Dave, back then I think every one fought Mell Cherry, I just don't think they enjoyed the experience all that much. I did one time and was DQ'ed for excessive contact. Hey, I wasn't hitting that hard, really. I was just trying to survive. Man, I hadn't thought about that in years. WOW! You know, I thought your name looked familiar.


----------



## LawDog

Billy Blanks is originally from the Pennsylvania / Virginia area. When he was a very young man he moved into the townships of Rockland & Weymouth in the state of Massachusetts. During this time he became a very well know tournament competitor. He train with other champions like Doug Peoples, Stingo Garcia etc. While in his mid twenties he developed his own martial arts system. This system was geared for tournament application only. It's was base was taken from the Korean kicking systems.
After a period of time he closed down all of his schools and moved out to the state of California to begin another career, this time as an actor. This didn't work out to well so along came "Tai Bo" by Billy Blanks.


----------



## Dave Leverich

Rofl I hear you!
After the first time he hit me, I just REALLY didn't want him to hit me again ;p.

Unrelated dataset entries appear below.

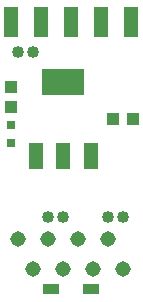
<source format=gts>
G75*
%MOIN*%
%OFA0B0*%
%FSLAX24Y24*%
%IPPOS*%
%LPD*%
%AMOC8*
5,1,8,0,0,1.08239X$1,22.5*
%
%ADD10C,0.0515*%
%ADD11R,0.0394X0.0433*%
%ADD12R,0.0315X0.0315*%
%ADD13R,0.0433X0.0394*%
%ADD14R,0.0551X0.0354*%
%ADD15R,0.0500X0.1000*%
%ADD16C,0.0400*%
%ADD17R,0.0480X0.0880*%
%ADD18R,0.1417X0.0866*%
D10*
X004447Y002550D03*
X004947Y001550D03*
X005447Y002550D03*
X005947Y001550D03*
X006447Y002550D03*
X006947Y001550D03*
X007447Y002550D03*
X007947Y001550D03*
D11*
X007612Y006550D03*
X008282Y006550D03*
D12*
X004197Y005755D03*
X004197Y006345D03*
D13*
X004197Y006965D03*
X004197Y007635D03*
D14*
X005528Y000870D03*
X006866Y000870D03*
D15*
X007197Y009800D03*
X006197Y009800D03*
X005197Y009800D03*
X004197Y009800D03*
X008197Y009800D03*
D16*
X004947Y008800D03*
X004447Y008800D03*
X005447Y003300D03*
X005947Y003300D03*
X007447Y003300D03*
X007947Y003300D03*
D17*
X006857Y005330D03*
X005947Y005330D03*
X005037Y005330D03*
D18*
X005947Y007770D03*
M02*

</source>
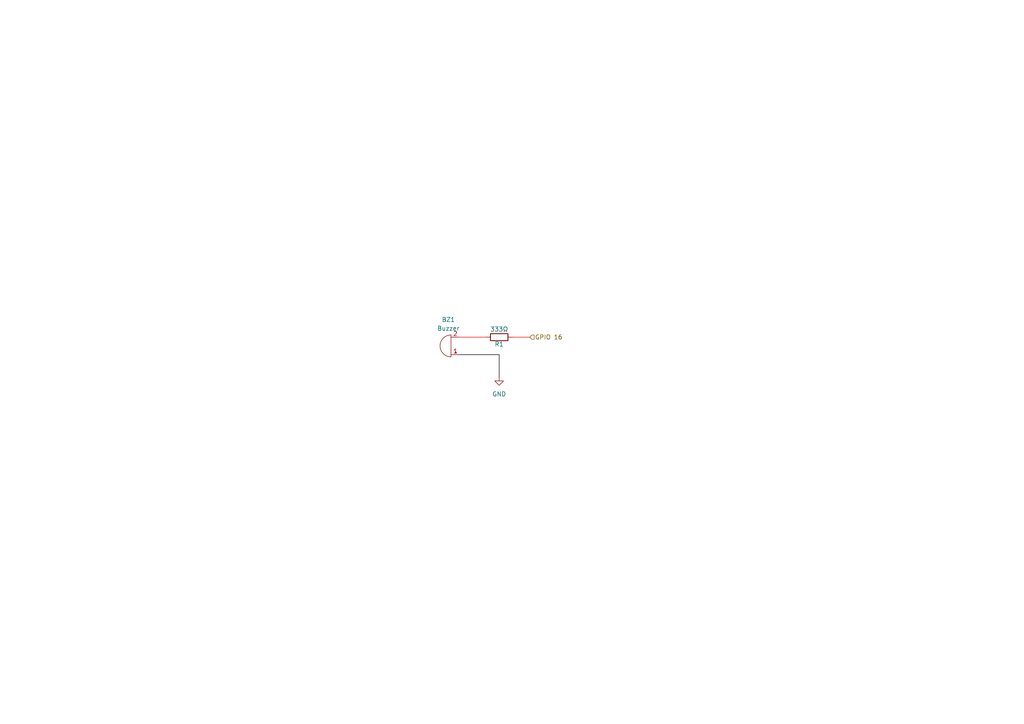
<source format=kicad_sch>
(kicad_sch
	(version 20250114)
	(generator "eeschema")
	(generator_version "9.0")
	(uuid "cf25317f-635a-47da-8109-d9700d7ffe69")
	(paper "A4")
	
	(wire
		(pts
			(xy 153.67 97.79) (xy 148.59 97.79)
		)
		(stroke
			(width 0)
			(type default)
			(color 255 0 0 1)
		)
		(uuid "9579d931-29fb-4fd4-906e-779aa62fcaf9")
	)
	(wire
		(pts
			(xy 144.78 102.87) (xy 144.78 109.22)
		)
		(stroke
			(width 0)
			(type default)
			(color 0 0 0 1)
		)
		(uuid "c13774f6-ee11-4ae4-9b9a-e62309752514")
	)
	(wire
		(pts
			(xy 133.35 97.79) (xy 140.97 97.79)
		)
		(stroke
			(width 0)
			(type default)
			(color 255 0 0 1)
		)
		(uuid "ee247b59-73f0-46b8-857e-d1cb11dcbbfc")
	)
	(wire
		(pts
			(xy 133.35 102.87) (xy 144.78 102.87)
		)
		(stroke
			(width 0)
			(type default)
			(color 0 0 0 1)
		)
		(uuid "f6af75d8-2daa-42b6-afb8-ee136672b02c")
	)
	(hierarchical_label "GPIO 16"
		(shape input)
		(at 153.67 97.79 0)
		(effects
			(font
				(size 1.27 1.27)
			)
			(justify left)
		)
		(uuid "9a1eb66b-c338-4821-b748-d3355bd81f02")
	)
	(symbol
		(lib_id "power:GND")
		(at 144.78 109.22 0)
		(unit 1)
		(exclude_from_sim no)
		(in_bom yes)
		(on_board yes)
		(dnp no)
		(fields_autoplaced yes)
		(uuid "07ebdfdb-7791-4662-b6ca-7a850ef82e79")
		(property "Reference" "#PWR04"
			(at 144.78 115.57 0)
			(effects
				(font
					(size 1.27 1.27)
				)
				(hide yes)
			)
		)
		(property "Value" "GND"
			(at 144.78 114.3 0)
			(effects
				(font
					(size 1.27 1.27)
				)
			)
		)
		(property "Footprint" ""
			(at 144.78 109.22 0)
			(effects
				(font
					(size 1.27 1.27)
				)
				(hide yes)
			)
		)
		(property "Datasheet" ""
			(at 144.78 109.22 0)
			(effects
				(font
					(size 1.27 1.27)
				)
				(hide yes)
			)
		)
		(property "Description" "Power symbol creates a global label with name \"GND\" , ground"
			(at 144.78 109.22 0)
			(effects
				(font
					(size 1.27 1.27)
				)
				(hide yes)
			)
		)
		(pin "1"
			(uuid "f04b005d-d198-45a9-93b6-d0bb2795a58c")
		)
		(instances
			(project ""
				(path "/74616cce-a77b-4335-883c-7af0035facf1/9b230951-4512-4289-8b9f-e3818cb3a335"
					(reference "#PWR04")
					(unit 1)
				)
			)
		)
	)
	(symbol
		(lib_id "Device:R")
		(at 144.78 97.79 270)
		(unit 1)
		(exclude_from_sim no)
		(in_bom yes)
		(on_board yes)
		(dnp no)
		(uuid "0a9046a9-5bb1-4410-ba64-700efda32942")
		(property "Reference" "R1"
			(at 144.78 99.822 90)
			(effects
				(font
					(size 1.27 1.27)
				)
			)
		)
		(property "Value" "333Ω"
			(at 144.78 95.504 90)
			(effects
				(font
					(size 1.27 1.27)
				)
			)
		)
		(property "Footprint" ""
			(at 144.78 96.012 90)
			(effects
				(font
					(size 1.27 1.27)
				)
				(hide yes)
			)
		)
		(property "Datasheet" "~"
			(at 144.78 97.79 0)
			(effects
				(font
					(size 1.27 1.27)
				)
				(hide yes)
			)
		)
		(property "Description" "Resistor"
			(at 144.78 97.79 0)
			(effects
				(font
					(size 1.27 1.27)
				)
				(hide yes)
			)
		)
		(pin "1"
			(uuid "2b194786-f9e9-4a3d-80cd-db3e407b6a48")
		)
		(pin "2"
			(uuid "9d1b9793-03c0-4a17-92d0-214284df797b")
		)
		(instances
			(project "PCB_design_group7"
				(path "/74616cce-a77b-4335-883c-7af0035facf1/9b230951-4512-4289-8b9f-e3818cb3a335"
					(reference "R1")
					(unit 1)
				)
			)
		)
	)
	(symbol
		(lib_id "Device:Buzzer")
		(at 130.81 100.33 180)
		(unit 1)
		(exclude_from_sim no)
		(in_bom yes)
		(on_board yes)
		(dnp no)
		(fields_autoplaced yes)
		(uuid "e9a0d013-3ef8-4920-8c4f-600b3b6db8e3")
		(property "Reference" "BZ1"
			(at 130.0549 92.71 0)
			(effects
				(font
					(size 1.27 1.27)
				)
			)
		)
		(property "Value" "Buzzer"
			(at 130.0549 95.25 0)
			(effects
				(font
					(size 1.27 1.27)
				)
			)
		)
		(property "Footprint" ""
			(at 131.445 102.87 90)
			(effects
				(font
					(size 1.27 1.27)
				)
				(hide yes)
			)
		)
		(property "Datasheet" "~"
			(at 131.445 102.87 90)
			(effects
				(font
					(size 1.27 1.27)
				)
				(hide yes)
			)
		)
		(property "Description" "Buzzer, polarized"
			(at 130.81 100.33 0)
			(effects
				(font
					(size 1.27 1.27)
				)
				(hide yes)
			)
		)
		(pin "2"
			(uuid "2b9e0525-546e-47ff-a4d4-f366b5ba243a")
		)
		(pin "1"
			(uuid "5f53d709-d74f-4b39-a817-b14fa86164a5")
		)
		(instances
			(project "PCB_design_group7"
				(path "/74616cce-a77b-4335-883c-7af0035facf1/9b230951-4512-4289-8b9f-e3818cb3a335"
					(reference "BZ1")
					(unit 1)
				)
			)
		)
	)
)

</source>
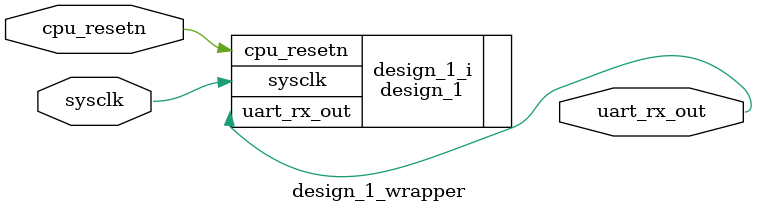
<source format=v>
`timescale 1 ps / 1 ps

module design_1_wrapper
   (cpu_resetn,
    sysclk,
    uart_rx_out);
  input cpu_resetn;
  input sysclk;
  output uart_rx_out;

  wire cpu_resetn;
  wire sysclk;
  wire uart_rx_out;

  design_1 design_1_i
       (.cpu_resetn(cpu_resetn),
        .sysclk(sysclk),
        .uart_rx_out(uart_rx_out));
endmodule

</source>
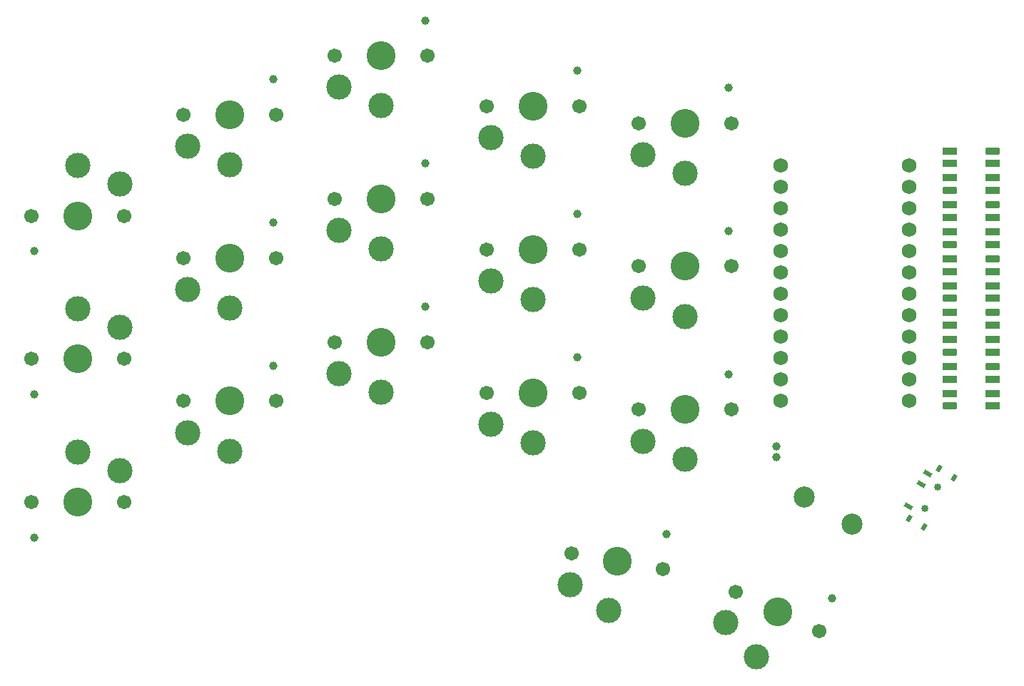
<source format=gts>
G04 #@! TF.GenerationSoftware,KiCad,Pcbnew,7.0.6*
G04 #@! TF.CreationDate,2024-09-20T23:29:42+02:00*
G04 #@! TF.ProjectId,KoalaKeeb_v0.2_left,4b6f616c-614b-4656-9562-5f76302e325f,rev?*
G04 #@! TF.SameCoordinates,Original*
G04 #@! TF.FileFunction,Soldermask,Top*
G04 #@! TF.FilePolarity,Negative*
%FSLAX46Y46*%
G04 Gerber Fmt 4.6, Leading zero omitted, Abs format (unit mm)*
G04 Created by KiCad (PCBNEW 7.0.6) date 2024-09-20 23:29:42*
%MOMM*%
%LPD*%
G01*
G04 APERTURE LIST*
G04 Aperture macros list*
%AMRoundRect*
0 Rectangle with rounded corners*
0 $1 Rounding radius*
0 $2 $3 $4 $5 $6 $7 $8 $9 X,Y pos of 4 corners*
0 Add a 4 corners polygon primitive as box body*
4,1,4,$2,$3,$4,$5,$6,$7,$8,$9,$2,$3,0*
0 Add four circle primitives for the rounded corners*
1,1,$1+$1,$2,$3*
1,1,$1+$1,$4,$5*
1,1,$1+$1,$6,$7*
1,1,$1+$1,$8,$9*
0 Add four rect primitives between the rounded corners*
20,1,$1+$1,$2,$3,$4,$5,0*
20,1,$1+$1,$4,$5,$6,$7,0*
20,1,$1+$1,$6,$7,$8,$9,0*
20,1,$1+$1,$8,$9,$2,$3,0*%
%AMRotRect*
0 Rectangle, with rotation*
0 The origin of the aperture is its center*
0 $1 length*
0 $2 width*
0 $3 Rotation angle, in degrees counterclockwise*
0 Add horizontal line*
21,1,$1,$2,0,0,$3*%
G04 Aperture macros list end*
%ADD10R,1.700000X0.820000*%
%ADD11RoundRect,0.205000X-0.645000X-0.205000X0.645000X-0.205000X0.645000X0.205000X-0.645000X0.205000X0*%
%ADD12C,1.701800*%
%ADD13C,3.000000*%
%ADD14C,3.429000*%
%ADD15C,0.990600*%
%ADD16C,2.500000*%
%ADD17C,0.850000*%
%ADD18RotRect,0.500000X1.000000X59.000000*%
%ADD19RotRect,0.500000X0.800000X149.000000*%
%ADD20C,1.000000*%
%ADD21C,1.752600*%
%ADD22RoundRect,0.205000X0.645000X0.205000X-0.645000X0.205000X-0.645000X-0.205000X0.645000X-0.205000X0*%
G04 APERTURE END LIST*
D10*
X273450000Y-49200000D03*
X273450000Y-47700000D03*
D11*
X278550000Y-47700000D03*
D10*
X278550000Y-49200000D03*
D12*
X236500000Y-55000000D03*
D13*
X237000000Y-58750000D03*
D14*
X242000000Y-55000000D03*
D13*
X242000000Y-60950000D03*
D15*
X247220000Y-50800000D03*
D12*
X247500000Y-55000000D03*
X228583557Y-89044935D03*
D13*
X228424781Y-92824788D03*
D14*
X234000000Y-90000000D03*
D13*
X232966793Y-95859606D03*
D15*
X239870019Y-86770251D03*
D12*
X239416443Y-90955065D03*
D10*
X273450000Y-68400000D03*
X273450000Y-66900000D03*
D11*
X278550000Y-66900000D03*
D10*
X278550000Y-68400000D03*
X273450000Y-42800000D03*
X273450000Y-41300000D03*
D11*
X278550000Y-41300000D03*
D10*
X278550000Y-42800000D03*
D16*
X261814583Y-85625000D03*
X256185417Y-82375000D03*
D10*
X273450000Y-55600000D03*
X273450000Y-54100000D03*
D11*
X278550000Y-54100000D03*
D10*
X278550000Y-55600000D03*
D12*
X218500000Y-36000000D03*
D13*
X219000000Y-39750000D03*
D14*
X224000000Y-36000000D03*
D13*
X224000000Y-41950000D03*
D15*
X229220000Y-31800000D03*
D12*
X229500000Y-36000000D03*
X236500000Y-72000000D03*
D13*
X237000000Y-75750000D03*
D14*
X242000000Y-72000000D03*
D13*
X242000000Y-77950000D03*
D15*
X247220000Y-67800000D03*
D12*
X247500000Y-72000000D03*
D10*
X273450000Y-62000000D03*
X273450000Y-60500000D03*
D11*
X278550000Y-60500000D03*
D10*
X278550000Y-62000000D03*
D12*
X175500000Y-49000000D03*
D13*
X175000000Y-45250000D03*
D14*
X170000000Y-49000000D03*
D13*
X170000000Y-43050000D03*
D15*
X164780000Y-53200000D03*
D12*
X164500000Y-49000000D03*
X182500000Y-71000000D03*
D13*
X183000000Y-74750000D03*
D14*
X188000000Y-71000000D03*
D13*
X188000000Y-76950000D03*
D15*
X193220000Y-66800000D03*
D12*
X193500000Y-71000000D03*
X200500000Y-47000000D03*
D13*
X201000000Y-50750000D03*
D14*
X206000000Y-47000000D03*
D13*
X206000000Y-52950000D03*
D15*
X211220000Y-42800000D03*
D12*
X211500000Y-47000000D03*
D17*
X270487443Y-83775751D03*
X272032557Y-81204249D03*
D18*
X268515405Y-83465806D03*
X270060519Y-80894304D03*
X270833076Y-79608553D03*
D19*
X272136856Y-78991983D03*
X273936907Y-80073563D03*
X270383144Y-85988017D03*
X268583093Y-84906437D03*
D12*
X248015307Y-93675600D03*
D13*
X246883643Y-97285563D03*
D14*
X253000000Y-96000000D03*
D13*
X250485421Y-101392531D03*
D15*
X259505923Y-94399575D03*
D12*
X257984693Y-98324400D03*
D20*
X252904000Y-77625000D03*
X252904000Y-76375000D03*
D12*
X175500000Y-66000000D03*
D13*
X175000000Y-62250000D03*
D14*
X170000000Y-66000000D03*
D13*
X170000000Y-60050000D03*
D15*
X164780000Y-70200000D03*
D12*
X164500000Y-66000000D03*
D21*
X253380000Y-43030000D03*
X253380000Y-45570000D03*
X253380000Y-48110000D03*
X253380000Y-50650000D03*
X253380000Y-53190000D03*
X253380000Y-55730000D03*
X253380000Y-58270000D03*
X253380000Y-60810000D03*
X253380000Y-63350000D03*
X253380000Y-65890000D03*
X253380000Y-68430000D03*
X253380000Y-70970000D03*
X268620000Y-70970000D03*
X268620000Y-68430000D03*
X268620000Y-65890000D03*
X268620000Y-63350000D03*
X268620000Y-60810000D03*
X268620000Y-58270000D03*
X268620000Y-55730000D03*
X268620000Y-53190000D03*
X268620000Y-50650000D03*
X268620000Y-48110000D03*
X268620000Y-45570000D03*
X268620000Y-43030000D03*
D12*
X200500000Y-64000000D03*
D13*
X201000000Y-67750000D03*
D14*
X206000000Y-64000000D03*
D13*
X206000000Y-69950000D03*
D15*
X211220000Y-59800000D03*
D12*
X211500000Y-64000000D03*
X200500000Y-30000000D03*
D13*
X201000000Y-33750000D03*
D14*
X206000000Y-30000000D03*
D13*
X206000000Y-35950000D03*
D15*
X211220000Y-25800000D03*
D12*
X211500000Y-30000000D03*
D10*
X278550000Y-57300000D03*
X278550000Y-58800000D03*
D22*
X273450000Y-58800000D03*
D10*
X273450000Y-57300000D03*
D12*
X236500000Y-38000000D03*
D13*
X237000000Y-41750000D03*
D14*
X242000000Y-38000000D03*
D13*
X242000000Y-43950000D03*
D15*
X247220000Y-33800000D03*
D12*
X247500000Y-38000000D03*
X218500000Y-70000000D03*
D13*
X219000000Y-73750000D03*
D14*
X224000000Y-70000000D03*
D13*
X224000000Y-75950000D03*
D15*
X229220000Y-65800000D03*
D12*
X229500000Y-70000000D03*
X182500000Y-37000000D03*
D13*
X183000000Y-40750000D03*
D14*
X188000000Y-37000000D03*
D13*
X188000000Y-42950000D03*
D15*
X193220000Y-32800000D03*
D12*
X193500000Y-37000000D03*
X182500000Y-54000000D03*
D13*
X183000000Y-57750000D03*
D14*
X188000000Y-54000000D03*
D13*
X188000000Y-59950000D03*
D15*
X193220000Y-49800000D03*
D12*
X193500000Y-54000000D03*
D10*
X278550000Y-44500000D03*
X278550000Y-46000000D03*
D22*
X273450000Y-46000000D03*
D10*
X273450000Y-44500000D03*
D12*
X218500000Y-53000000D03*
D13*
X219000000Y-56750000D03*
D14*
X224000000Y-53000000D03*
D13*
X224000000Y-58950000D03*
D15*
X229220000Y-48800000D03*
D12*
X229500000Y-53000000D03*
D10*
X278550000Y-50900000D03*
X278550000Y-52400000D03*
D22*
X273450000Y-52400000D03*
D10*
X273450000Y-50900000D03*
X278550000Y-63700000D03*
X278550000Y-65200000D03*
D22*
X273450000Y-65200000D03*
D10*
X273450000Y-63700000D03*
X278550000Y-70100000D03*
X278550000Y-71600000D03*
D22*
X273450000Y-71600000D03*
D10*
X273450000Y-70100000D03*
D12*
X175500000Y-83000000D03*
D13*
X175000000Y-79250000D03*
D14*
X170000000Y-83000000D03*
D13*
X170000000Y-77050000D03*
D15*
X164780000Y-87200000D03*
D12*
X164500000Y-83000000D03*
M02*

</source>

And I found that it's bad to block too soon heh, he threw a side kick and my block got there first, instead of blocking it got between. So I had to switch sides, as that arm pretty much hung completely at my side for the rest of the match heh. Amazing fighter though, I miss those days. (of course I had hair then too, and um, was a little less affected by gravity ;p)

I only had the one fight with him, I think it was 87... but it's still one of my fondest memories in the ring. The look on his face when my side kick went straight up his chest into his face hehe, course that was my only score, but we ended 3/2.

It was hilarious though, see I had no idea who he was stepping into the ring, so I shook his hand and wished him good luck like I do all my opponents. He looked at me with this look of incredulous 'what?' heh. I found out why of course ;p.

I think I'd rather get smoked in the ring and learn one or two things, than just get out there and cakewalk. Of course cake isn't bad sometimes either heh.


----------